Zencoder has hired a number of search engine veterans to help build tools that can analyze large codebases and determine what is relevant and what is not. This detailed context reduces hallucinations and improves the quality of code that large language models can generate. “We call this lipoglocking,” Filev says.
Cosine also believes context is important. But we use that context to create new kinds of datasets. The company asked dozens of programmers to record what they were doing as they tackled hundreds of different programming tasks. “We told them to write everything down,” Pullen says. “Why did you open that file? Why did you scroll all the way through? Why did you close it?” It also allows programmers to annotate completed code sections and use them to create other code sections or specific documents. I asked them to mark up a section.
Cosine then takes all that information and generates a large synthetic data set that maps the common steps that coders take and the sources of information that they draw upon in their finished code. They use this dataset to train a model to determine what breadcrumbs they need to follow to produce a particular program, and how to follow them.
San Francisco-based Poolside also creates synthetic datasets that capture the process of coding, but relies more on a technique called RLCE (reinforcement learning from code execution). (Cosine also uses this, but to a lesser extent.)
RLCE is similar to the technique used to create sophisticated conversational chatbots like ChatGPT, known as RLHF (Reinforcement Learning from Human Feedback). Using RLHF, your model is trained to produce text that is close to what human testers would prefer. With RLCE, a model is trained to produce code that approximates the expected behavior at runtime (or runtime).
Gamifying the system
Both Cosine and Poolside say they were inspired by the approach DeepMind took with its AlphaZero gameplay model. AlphaZero was given steps (moves in the game) to perform and then played against himself over and over again, determining through trial and error which series of moves were winning moves and which were not.

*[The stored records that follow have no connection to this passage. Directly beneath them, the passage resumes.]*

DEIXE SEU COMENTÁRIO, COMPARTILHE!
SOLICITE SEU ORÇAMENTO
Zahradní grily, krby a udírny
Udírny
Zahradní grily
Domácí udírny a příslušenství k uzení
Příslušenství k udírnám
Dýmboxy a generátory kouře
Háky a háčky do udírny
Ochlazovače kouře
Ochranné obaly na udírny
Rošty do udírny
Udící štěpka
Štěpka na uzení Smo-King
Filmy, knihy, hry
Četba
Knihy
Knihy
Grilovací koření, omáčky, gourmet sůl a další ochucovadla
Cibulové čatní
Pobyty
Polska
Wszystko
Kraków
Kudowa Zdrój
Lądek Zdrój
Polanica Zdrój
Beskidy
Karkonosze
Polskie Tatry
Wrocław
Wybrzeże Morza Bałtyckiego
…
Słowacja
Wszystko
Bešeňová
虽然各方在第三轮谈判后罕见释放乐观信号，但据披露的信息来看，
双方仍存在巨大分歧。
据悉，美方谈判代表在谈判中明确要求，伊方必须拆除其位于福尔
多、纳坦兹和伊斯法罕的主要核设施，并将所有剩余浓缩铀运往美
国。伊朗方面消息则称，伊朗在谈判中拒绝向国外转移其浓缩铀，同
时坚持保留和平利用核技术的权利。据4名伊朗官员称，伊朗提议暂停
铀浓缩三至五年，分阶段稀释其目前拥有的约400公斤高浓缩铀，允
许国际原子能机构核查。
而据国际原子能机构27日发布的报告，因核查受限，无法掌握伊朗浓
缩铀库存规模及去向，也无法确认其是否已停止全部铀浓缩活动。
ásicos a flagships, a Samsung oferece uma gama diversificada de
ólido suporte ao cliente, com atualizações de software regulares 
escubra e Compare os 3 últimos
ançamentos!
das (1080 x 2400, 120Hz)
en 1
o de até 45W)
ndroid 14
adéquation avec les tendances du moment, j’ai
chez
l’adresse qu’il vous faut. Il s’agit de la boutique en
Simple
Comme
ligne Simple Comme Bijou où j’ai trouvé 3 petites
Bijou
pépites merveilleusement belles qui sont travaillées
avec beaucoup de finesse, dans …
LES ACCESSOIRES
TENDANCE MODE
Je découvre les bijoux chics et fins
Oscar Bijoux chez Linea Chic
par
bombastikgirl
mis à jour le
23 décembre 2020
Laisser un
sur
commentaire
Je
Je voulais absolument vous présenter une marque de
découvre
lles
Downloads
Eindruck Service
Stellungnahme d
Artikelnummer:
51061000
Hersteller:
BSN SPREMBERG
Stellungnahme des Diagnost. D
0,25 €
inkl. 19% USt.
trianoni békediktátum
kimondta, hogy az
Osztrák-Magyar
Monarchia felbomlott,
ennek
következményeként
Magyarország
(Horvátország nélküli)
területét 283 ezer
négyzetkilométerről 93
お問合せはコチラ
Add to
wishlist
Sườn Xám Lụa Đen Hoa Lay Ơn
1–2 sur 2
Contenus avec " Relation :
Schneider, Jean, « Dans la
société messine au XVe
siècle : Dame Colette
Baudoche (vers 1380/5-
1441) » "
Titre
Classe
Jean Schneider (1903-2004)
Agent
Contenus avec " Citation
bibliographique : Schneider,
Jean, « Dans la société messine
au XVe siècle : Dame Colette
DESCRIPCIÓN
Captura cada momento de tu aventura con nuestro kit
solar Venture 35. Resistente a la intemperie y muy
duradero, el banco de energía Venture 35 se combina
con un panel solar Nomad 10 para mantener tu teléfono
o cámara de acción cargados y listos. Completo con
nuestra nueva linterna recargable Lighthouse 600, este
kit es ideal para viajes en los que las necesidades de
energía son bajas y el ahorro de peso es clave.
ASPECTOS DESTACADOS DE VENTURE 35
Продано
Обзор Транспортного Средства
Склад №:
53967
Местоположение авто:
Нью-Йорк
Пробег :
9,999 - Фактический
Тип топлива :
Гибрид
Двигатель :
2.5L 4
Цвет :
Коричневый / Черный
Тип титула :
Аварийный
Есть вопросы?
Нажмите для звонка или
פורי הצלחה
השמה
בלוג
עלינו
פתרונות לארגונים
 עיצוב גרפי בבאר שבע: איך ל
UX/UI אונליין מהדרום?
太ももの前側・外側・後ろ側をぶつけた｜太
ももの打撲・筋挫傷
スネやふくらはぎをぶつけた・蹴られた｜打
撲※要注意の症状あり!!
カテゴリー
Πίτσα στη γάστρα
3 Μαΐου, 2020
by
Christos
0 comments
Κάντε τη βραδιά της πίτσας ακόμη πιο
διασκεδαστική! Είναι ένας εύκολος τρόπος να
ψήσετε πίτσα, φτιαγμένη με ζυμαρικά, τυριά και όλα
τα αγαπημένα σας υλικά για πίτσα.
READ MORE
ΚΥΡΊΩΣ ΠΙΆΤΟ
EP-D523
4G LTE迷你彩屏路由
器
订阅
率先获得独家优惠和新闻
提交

“They searched every turn they could and simulated as many games as they could with their calculations. That’s how they ended up defeating Lee Sedol,” said Poolside founder. Scientist Pengmin Wang says this, referring to the Korean Go grandmaster. AlphaZero won in 2016. Before Poolside, Wang worked at Google DeepMind on applications for AlphaZero that go beyond board games, including FunSearch, a version trained to solve advanced math problems.
When AlphaZero’s approach is applied to coding, the steps involved in creating a piece of code (a breadcrumb trail) become available moves in the game, and the correct program wins the game. When a model plays alone, it can improve much faster than a human. “Human programmers try one failure at a time,” Kant says. “A model can try 100 things at once.”